▶ _Listed entries_:
[Start of Attachment]

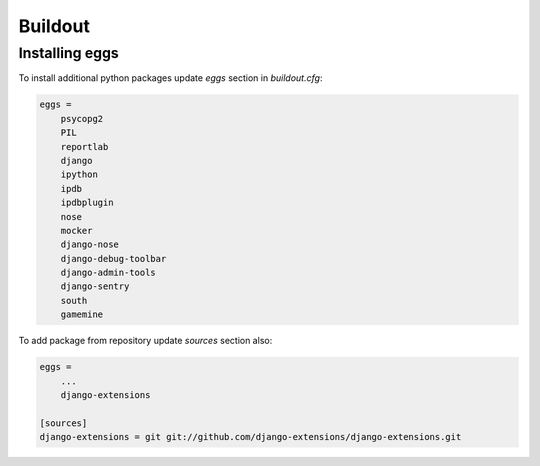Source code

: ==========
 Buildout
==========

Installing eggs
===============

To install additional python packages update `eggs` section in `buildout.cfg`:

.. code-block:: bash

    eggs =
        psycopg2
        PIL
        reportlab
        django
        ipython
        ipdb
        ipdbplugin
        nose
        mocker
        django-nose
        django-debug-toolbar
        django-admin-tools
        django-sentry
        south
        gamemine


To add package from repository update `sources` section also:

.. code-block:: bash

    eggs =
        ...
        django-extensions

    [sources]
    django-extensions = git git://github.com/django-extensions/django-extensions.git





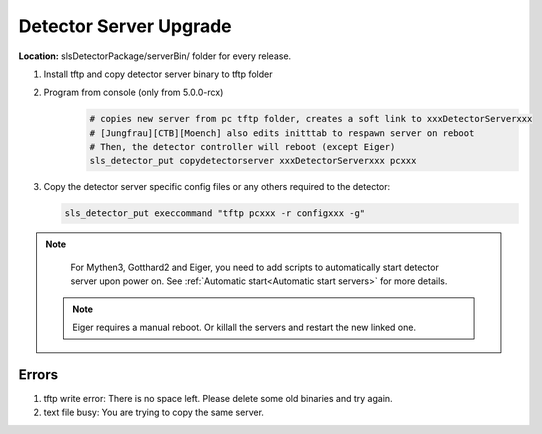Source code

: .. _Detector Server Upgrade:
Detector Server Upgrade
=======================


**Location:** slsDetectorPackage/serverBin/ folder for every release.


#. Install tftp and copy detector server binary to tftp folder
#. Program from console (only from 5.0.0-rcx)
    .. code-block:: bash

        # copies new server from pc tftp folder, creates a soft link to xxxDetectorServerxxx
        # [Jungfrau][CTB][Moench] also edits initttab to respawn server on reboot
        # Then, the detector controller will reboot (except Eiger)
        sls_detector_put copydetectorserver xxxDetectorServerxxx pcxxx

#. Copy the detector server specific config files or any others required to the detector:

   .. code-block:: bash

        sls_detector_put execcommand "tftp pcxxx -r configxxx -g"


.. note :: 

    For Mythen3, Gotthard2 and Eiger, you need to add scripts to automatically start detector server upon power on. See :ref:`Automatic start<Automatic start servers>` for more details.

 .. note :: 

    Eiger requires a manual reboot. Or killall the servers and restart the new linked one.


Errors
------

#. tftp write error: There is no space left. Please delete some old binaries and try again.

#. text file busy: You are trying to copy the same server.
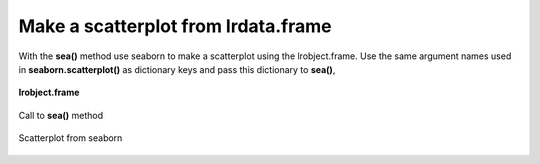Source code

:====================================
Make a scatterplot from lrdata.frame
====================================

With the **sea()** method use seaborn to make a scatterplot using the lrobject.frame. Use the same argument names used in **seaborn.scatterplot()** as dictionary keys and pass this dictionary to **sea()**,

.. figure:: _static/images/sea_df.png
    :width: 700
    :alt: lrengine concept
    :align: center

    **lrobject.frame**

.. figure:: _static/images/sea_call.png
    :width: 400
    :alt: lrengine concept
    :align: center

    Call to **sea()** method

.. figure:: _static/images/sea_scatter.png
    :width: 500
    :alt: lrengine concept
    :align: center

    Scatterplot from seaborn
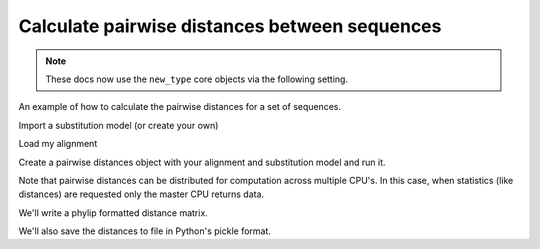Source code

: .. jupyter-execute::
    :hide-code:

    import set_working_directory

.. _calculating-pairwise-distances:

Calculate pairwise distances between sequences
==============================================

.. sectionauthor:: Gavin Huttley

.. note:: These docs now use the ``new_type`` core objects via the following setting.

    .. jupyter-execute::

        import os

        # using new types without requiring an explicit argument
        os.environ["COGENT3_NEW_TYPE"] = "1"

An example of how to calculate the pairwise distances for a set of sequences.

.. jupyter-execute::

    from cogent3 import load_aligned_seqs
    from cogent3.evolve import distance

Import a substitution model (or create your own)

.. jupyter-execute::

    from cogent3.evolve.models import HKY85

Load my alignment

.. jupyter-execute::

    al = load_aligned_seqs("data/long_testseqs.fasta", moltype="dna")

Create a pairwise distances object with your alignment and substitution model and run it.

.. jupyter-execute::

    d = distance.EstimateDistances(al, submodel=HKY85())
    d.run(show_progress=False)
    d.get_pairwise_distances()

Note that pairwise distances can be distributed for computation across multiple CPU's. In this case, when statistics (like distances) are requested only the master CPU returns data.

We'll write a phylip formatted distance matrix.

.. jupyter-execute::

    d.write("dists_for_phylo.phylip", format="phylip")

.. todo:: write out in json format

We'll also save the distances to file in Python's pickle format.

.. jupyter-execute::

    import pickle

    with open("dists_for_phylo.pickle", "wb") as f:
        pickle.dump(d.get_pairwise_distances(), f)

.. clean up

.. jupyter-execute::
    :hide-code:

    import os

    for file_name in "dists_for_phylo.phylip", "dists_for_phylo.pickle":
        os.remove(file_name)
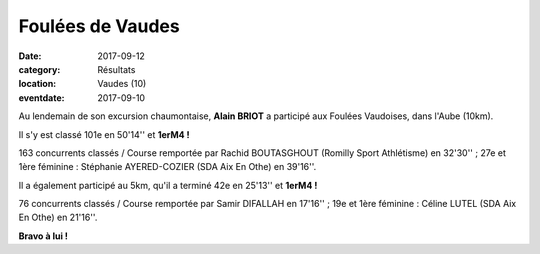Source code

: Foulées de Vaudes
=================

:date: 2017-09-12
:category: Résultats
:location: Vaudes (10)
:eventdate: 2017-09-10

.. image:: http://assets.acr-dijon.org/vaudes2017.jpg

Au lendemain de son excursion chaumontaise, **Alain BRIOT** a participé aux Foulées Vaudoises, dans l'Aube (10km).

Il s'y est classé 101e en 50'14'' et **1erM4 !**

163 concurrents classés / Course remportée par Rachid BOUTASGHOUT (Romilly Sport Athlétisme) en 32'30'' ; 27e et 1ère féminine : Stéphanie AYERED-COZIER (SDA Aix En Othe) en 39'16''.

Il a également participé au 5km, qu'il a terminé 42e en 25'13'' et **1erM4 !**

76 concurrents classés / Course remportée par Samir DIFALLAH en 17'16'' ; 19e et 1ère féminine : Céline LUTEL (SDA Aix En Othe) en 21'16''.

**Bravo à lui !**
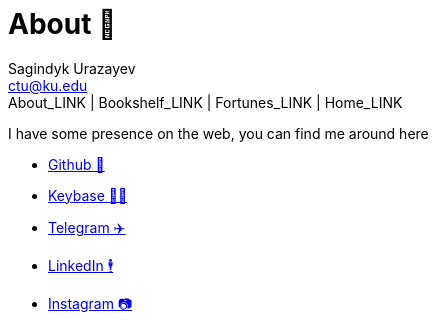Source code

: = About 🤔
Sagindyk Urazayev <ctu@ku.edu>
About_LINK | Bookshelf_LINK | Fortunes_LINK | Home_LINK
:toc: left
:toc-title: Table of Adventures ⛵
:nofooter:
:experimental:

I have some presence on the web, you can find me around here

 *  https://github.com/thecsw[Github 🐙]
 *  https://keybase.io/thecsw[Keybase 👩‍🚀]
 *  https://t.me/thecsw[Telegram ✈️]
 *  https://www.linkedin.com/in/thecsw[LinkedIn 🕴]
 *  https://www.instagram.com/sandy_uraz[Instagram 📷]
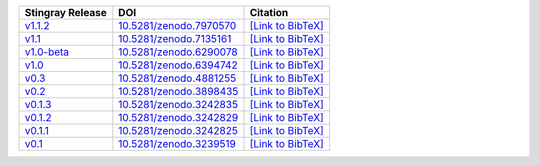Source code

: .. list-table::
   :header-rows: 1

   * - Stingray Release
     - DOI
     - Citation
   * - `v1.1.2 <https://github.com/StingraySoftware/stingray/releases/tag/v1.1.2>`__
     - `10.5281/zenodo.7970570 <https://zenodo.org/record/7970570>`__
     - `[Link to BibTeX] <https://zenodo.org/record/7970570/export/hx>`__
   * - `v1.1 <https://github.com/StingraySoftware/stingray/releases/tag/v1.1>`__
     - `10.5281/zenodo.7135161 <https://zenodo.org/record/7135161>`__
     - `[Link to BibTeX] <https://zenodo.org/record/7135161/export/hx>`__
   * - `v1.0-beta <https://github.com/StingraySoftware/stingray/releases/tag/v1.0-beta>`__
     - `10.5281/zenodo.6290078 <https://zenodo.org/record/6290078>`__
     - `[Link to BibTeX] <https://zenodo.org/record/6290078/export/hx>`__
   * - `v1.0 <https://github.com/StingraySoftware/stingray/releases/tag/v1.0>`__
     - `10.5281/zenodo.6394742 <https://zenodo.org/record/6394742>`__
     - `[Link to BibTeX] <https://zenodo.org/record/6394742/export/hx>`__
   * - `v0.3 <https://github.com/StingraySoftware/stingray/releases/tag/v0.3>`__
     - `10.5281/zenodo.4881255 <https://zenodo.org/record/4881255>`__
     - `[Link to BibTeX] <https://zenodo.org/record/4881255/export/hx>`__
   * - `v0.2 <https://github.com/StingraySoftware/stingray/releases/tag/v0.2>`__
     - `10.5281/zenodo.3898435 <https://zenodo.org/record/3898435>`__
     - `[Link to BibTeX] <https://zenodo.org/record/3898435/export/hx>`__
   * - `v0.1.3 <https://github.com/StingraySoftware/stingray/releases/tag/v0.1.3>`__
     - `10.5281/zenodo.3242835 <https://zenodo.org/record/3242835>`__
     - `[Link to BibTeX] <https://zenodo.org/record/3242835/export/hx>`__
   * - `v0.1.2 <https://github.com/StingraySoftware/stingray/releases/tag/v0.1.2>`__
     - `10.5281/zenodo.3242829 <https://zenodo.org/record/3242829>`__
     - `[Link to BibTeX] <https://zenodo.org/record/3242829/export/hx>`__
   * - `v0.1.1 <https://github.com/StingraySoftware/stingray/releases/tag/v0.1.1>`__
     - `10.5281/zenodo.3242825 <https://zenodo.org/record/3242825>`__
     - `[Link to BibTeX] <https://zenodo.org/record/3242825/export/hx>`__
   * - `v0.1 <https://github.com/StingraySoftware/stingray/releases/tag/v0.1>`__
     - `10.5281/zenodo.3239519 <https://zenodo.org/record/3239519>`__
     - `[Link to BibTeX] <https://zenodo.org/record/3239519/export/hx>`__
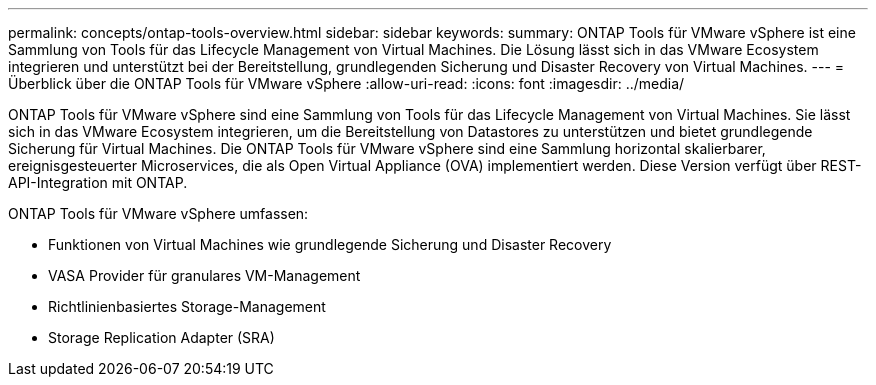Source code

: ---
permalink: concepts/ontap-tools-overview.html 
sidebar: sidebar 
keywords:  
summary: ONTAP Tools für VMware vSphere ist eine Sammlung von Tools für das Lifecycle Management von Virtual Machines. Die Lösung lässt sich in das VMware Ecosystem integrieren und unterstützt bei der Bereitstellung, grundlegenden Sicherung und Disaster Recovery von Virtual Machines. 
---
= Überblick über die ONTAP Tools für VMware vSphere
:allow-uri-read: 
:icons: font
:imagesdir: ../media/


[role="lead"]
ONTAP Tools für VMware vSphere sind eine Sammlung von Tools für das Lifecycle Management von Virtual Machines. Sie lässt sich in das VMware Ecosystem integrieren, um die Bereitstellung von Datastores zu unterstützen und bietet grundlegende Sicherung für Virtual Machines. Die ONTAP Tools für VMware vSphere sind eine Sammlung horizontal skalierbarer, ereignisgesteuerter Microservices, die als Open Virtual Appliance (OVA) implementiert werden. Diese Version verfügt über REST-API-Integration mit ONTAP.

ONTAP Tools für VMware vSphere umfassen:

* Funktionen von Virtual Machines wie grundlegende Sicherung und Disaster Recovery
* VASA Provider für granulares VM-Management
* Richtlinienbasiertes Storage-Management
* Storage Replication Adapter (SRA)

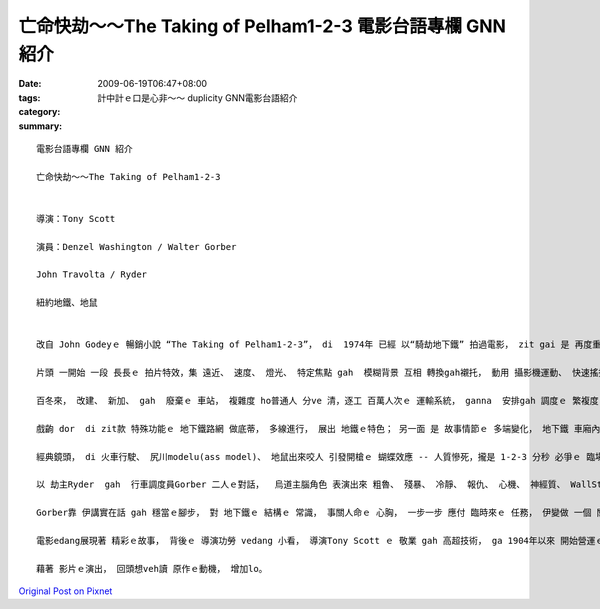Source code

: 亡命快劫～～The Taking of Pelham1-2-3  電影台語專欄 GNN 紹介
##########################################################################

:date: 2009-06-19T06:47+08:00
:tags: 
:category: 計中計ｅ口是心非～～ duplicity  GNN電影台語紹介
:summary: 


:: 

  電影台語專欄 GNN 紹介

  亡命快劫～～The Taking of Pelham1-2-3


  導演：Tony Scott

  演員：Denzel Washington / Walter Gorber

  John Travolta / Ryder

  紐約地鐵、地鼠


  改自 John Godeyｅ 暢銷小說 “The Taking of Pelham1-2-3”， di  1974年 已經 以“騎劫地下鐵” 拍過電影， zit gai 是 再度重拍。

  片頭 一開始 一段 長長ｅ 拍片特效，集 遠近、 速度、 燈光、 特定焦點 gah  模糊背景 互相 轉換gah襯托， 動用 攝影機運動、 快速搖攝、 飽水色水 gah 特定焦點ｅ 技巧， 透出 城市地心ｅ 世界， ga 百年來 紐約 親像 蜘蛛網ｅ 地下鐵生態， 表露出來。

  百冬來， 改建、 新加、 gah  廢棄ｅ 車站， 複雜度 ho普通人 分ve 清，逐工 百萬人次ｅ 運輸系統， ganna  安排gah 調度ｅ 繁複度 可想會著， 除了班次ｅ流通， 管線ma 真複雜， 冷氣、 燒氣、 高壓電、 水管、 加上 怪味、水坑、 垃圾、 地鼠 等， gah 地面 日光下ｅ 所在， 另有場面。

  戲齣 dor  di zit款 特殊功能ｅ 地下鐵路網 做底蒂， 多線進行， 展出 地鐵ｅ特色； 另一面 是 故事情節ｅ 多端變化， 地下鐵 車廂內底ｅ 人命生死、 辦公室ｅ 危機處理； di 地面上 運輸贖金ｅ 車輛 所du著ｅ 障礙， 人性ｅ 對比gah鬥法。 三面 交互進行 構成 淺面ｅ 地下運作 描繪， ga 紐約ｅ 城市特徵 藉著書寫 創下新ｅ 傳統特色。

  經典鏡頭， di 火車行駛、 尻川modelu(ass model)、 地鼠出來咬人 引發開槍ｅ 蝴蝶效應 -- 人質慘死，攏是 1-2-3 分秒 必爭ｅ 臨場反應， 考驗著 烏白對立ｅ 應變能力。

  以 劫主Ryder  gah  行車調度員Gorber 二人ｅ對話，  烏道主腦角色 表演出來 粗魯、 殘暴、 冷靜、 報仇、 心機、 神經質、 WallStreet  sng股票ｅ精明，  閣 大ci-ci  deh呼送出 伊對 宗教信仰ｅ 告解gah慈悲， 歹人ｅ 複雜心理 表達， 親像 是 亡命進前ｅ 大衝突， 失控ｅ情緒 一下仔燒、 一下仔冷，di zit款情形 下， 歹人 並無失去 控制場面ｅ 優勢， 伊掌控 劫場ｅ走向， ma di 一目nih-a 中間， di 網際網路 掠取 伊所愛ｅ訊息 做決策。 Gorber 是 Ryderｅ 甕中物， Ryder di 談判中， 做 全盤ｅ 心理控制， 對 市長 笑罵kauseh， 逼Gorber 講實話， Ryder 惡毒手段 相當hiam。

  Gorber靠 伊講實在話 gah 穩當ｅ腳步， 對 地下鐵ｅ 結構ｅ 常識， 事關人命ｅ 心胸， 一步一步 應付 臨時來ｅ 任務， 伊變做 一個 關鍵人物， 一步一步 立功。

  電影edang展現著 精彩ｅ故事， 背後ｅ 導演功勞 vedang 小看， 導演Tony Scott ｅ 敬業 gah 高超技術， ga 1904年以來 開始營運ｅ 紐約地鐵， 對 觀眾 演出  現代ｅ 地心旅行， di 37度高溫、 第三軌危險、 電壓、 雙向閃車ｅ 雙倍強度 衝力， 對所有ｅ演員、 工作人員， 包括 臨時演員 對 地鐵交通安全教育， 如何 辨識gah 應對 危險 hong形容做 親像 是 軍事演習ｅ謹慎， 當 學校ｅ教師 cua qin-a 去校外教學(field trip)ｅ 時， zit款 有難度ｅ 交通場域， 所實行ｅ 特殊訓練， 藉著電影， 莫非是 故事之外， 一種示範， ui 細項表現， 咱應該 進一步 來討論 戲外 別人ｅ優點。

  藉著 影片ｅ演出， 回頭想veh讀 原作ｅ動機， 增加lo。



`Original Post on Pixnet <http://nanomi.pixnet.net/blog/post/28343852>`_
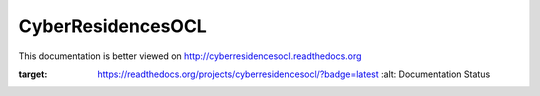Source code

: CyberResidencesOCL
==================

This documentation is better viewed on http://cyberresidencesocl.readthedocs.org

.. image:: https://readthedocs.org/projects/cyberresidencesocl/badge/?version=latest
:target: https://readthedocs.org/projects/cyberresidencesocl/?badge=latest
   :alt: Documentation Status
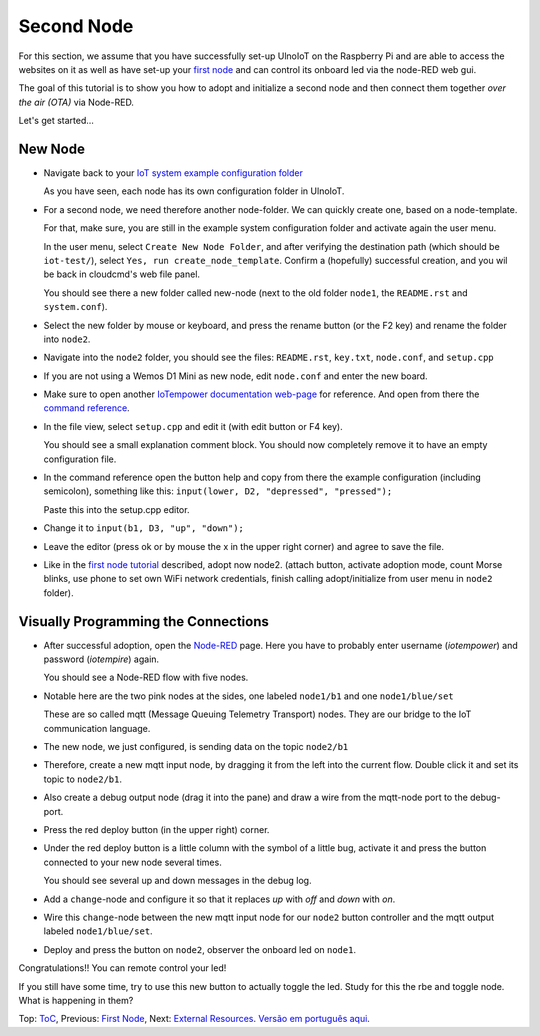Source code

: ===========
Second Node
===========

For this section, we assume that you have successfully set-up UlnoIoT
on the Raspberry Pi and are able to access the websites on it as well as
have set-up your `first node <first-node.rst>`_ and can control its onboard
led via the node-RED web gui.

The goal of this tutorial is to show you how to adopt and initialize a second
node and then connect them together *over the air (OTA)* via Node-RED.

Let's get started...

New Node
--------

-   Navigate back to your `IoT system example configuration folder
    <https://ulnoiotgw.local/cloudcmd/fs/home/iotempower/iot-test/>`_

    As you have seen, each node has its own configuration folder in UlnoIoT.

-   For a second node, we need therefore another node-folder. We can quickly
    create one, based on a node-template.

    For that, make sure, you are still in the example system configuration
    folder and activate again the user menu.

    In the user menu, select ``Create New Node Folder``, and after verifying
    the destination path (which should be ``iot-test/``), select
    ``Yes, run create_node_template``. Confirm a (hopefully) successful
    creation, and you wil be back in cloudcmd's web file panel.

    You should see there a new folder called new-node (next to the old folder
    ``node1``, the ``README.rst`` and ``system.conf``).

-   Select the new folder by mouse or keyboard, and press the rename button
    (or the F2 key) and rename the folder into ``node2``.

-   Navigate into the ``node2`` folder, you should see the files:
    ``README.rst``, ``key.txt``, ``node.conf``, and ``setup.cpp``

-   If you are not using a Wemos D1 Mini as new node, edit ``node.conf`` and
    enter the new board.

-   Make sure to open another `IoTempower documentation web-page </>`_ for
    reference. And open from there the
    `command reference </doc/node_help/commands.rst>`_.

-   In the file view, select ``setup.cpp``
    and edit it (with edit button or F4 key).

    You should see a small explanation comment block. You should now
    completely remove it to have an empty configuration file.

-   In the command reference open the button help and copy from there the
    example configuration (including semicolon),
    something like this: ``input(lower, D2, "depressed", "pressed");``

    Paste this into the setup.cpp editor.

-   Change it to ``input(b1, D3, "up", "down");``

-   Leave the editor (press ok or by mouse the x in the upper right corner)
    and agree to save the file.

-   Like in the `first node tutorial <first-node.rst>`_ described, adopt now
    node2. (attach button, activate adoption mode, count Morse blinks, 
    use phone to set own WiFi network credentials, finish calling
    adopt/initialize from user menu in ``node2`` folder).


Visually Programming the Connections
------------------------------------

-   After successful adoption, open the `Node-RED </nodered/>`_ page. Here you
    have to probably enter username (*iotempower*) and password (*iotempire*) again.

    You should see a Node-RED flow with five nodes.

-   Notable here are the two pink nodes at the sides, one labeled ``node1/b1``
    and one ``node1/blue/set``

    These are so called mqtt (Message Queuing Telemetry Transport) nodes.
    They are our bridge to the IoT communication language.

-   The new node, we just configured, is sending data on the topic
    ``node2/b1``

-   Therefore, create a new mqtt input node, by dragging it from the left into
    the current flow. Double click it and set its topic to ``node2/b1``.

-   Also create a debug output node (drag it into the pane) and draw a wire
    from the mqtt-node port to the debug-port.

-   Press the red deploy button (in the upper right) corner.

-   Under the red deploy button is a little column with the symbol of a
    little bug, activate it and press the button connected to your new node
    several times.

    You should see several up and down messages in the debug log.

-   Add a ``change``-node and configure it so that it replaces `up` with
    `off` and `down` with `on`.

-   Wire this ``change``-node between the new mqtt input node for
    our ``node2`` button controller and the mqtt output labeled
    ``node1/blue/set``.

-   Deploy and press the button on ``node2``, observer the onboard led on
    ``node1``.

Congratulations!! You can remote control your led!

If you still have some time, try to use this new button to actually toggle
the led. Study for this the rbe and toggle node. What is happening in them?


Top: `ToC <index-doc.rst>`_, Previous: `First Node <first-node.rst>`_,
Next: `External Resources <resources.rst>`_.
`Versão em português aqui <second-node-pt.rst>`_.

[End of Attachment]

▶ _Problem to work on_: Every line in the data that holds the string "still" should be copied.

▶ _Response to the task_:
    For that, make sure, you are still in the example system configuration
If you still have some time, try to use this new button to actually toggle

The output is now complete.